Fase heliborne, yang dilakukan oleh pasukan marinir Batalyon Raider, adalah sebuah rangkaian manuver udara taktis yang sistematis. Tahapan utama dalam prosedur ini dirancang untuk memaksimalkan stealth dan kecepatan insertion:

  • Aerial Reconnaissance & LZ Selection: Pengintaian udara awal dilakukan untuk mengidentifikasi dan memilih Landing Zone (LZ) yang aman dari ancamatan langsung dan memiliki kondisi tanah yang memadai.
  • Nap-of-the-Earth (NOE) Approach: Helikopter NAS-332 Super Puma melakukan pendekatan dengan teknik NOE, yakni terbang sangat rendah mengikuti kontur tanah. Manuver ini bertujuan utama untuk menghindari deteksi radar sistem pertahanan udara musuh dan mengurangi waktu paparan di zona berbahaya.
  • Pathfinder Sweep & Final Landing: Sebelum helikopter utama tiba, tim pathfinder sudah berada di LZ untuk melakukan sweeping (penyisiran) dan memastikan area aman. Helikopter kemudian melakukan touch-and-go landing — sebuah teknik mendarat cepat lalu langsung mengangkut pasukan keluar dengan tempo tinggi untuk mengurangi durasi helikopter berada dalam keadaan statis di zona rawan.
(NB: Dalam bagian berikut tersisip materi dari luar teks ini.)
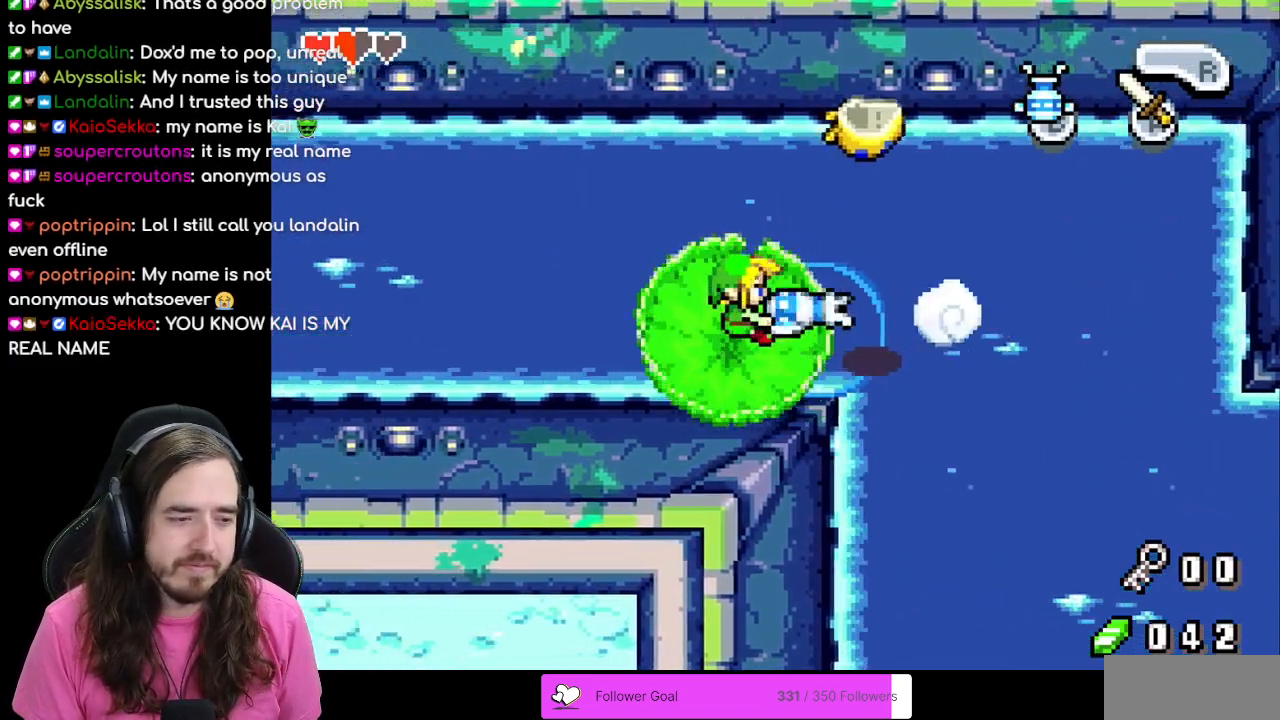
{"buttons": [], "events": []}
Prosedur High-Speed LCAC Dash: Logistik dan Kendaraan Tempur dalam 90 Detik

Fase pendaratan melalui laut menggunakan LCAC KRI Tanjung Nusanive (724) menitikberatkan pada kecepatan, navigasi presisi, dan efisiensi unloading. Prosedur ini dimulai dari kapal induk LST (Landing Ship Tank) dan dirancang untuk membawa muatan berat ke pantai dengan risiko minimal.
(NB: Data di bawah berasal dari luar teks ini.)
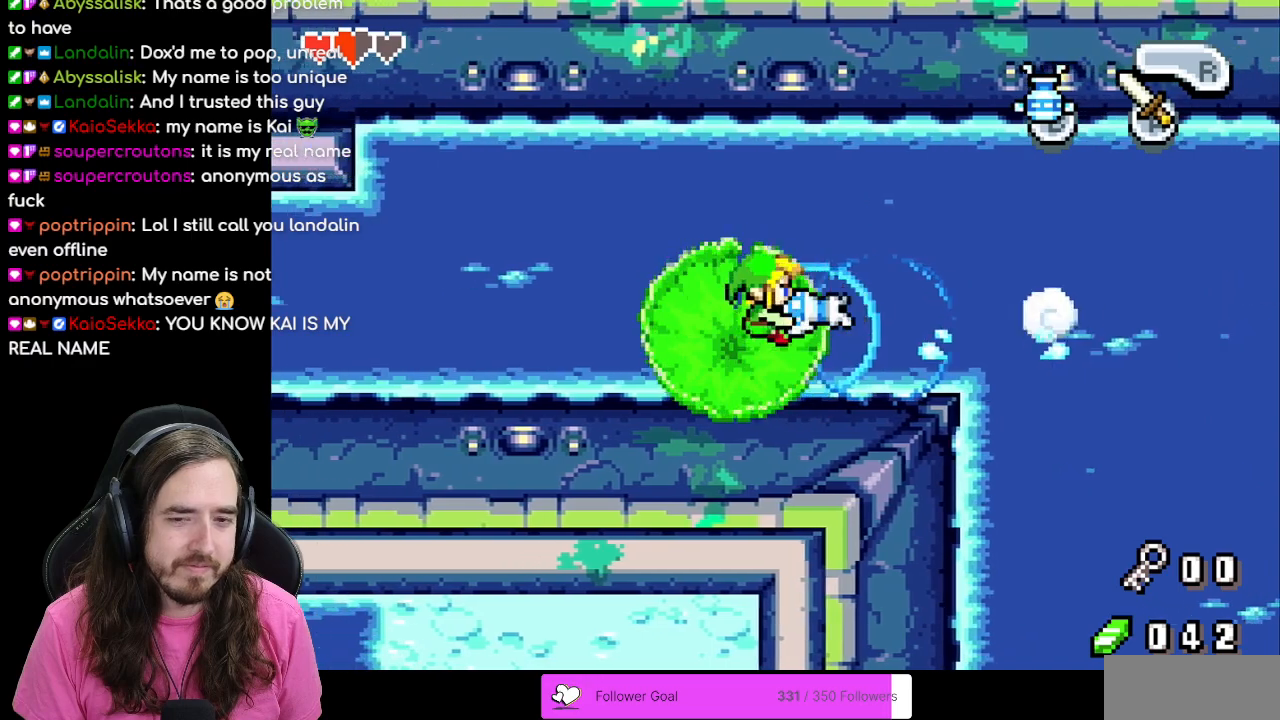
{"buttons": [], "events": [[233, "B", "down"], [300, "B", "up"], [400, "B", "down"], [467, "B", "up"]]}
  • Launch dari LST pada Sea State 3: LCAC diluncurkan dari kapal induk dalam kondisi laut Sea State 3 (gelombang kecil hingga sedang). Kemampuan LCAC beroperasi dalam kondisi ini menunjukkan ketahanan sistem bantalan udara terhadap gangguan hidrodinamik dasar.
  • High-Speed Dash 50 Knot dengan Navigasi Inertial/GPS: Setelah launch, LCAC melakukan dash (serangan cepat) menuju pantai dengan kecepatan mencapai 50 knot. Sistem navigasi inertial dan GPS digunakan untuk menjaga presisi rute pada kecepatan tinggi, menghindari penyimpangan yang bisa menyebabkan LCAC terjebak di daerah berbahaya atau terlambat mencapai titik rendezvous dengan pasukan heliborne.
  • Ramp Drop & Unloading under 90 Seconds: Saat mencapai zona pantai yang telah ditentukan, LCAC langsung menurunkan ramp (jembatan depan). Prosedur unloading dilakukan dalam tempo kurang dari 90 detik untuk melepaskan muatan — seperti kendaraan amfibi BTR-50PK dan pasukan cadangan. Timing yang cepat ini krusial untuk mengurangi waktu LCAC menjadi target statis di garis pantai yang rentan tembak langsung.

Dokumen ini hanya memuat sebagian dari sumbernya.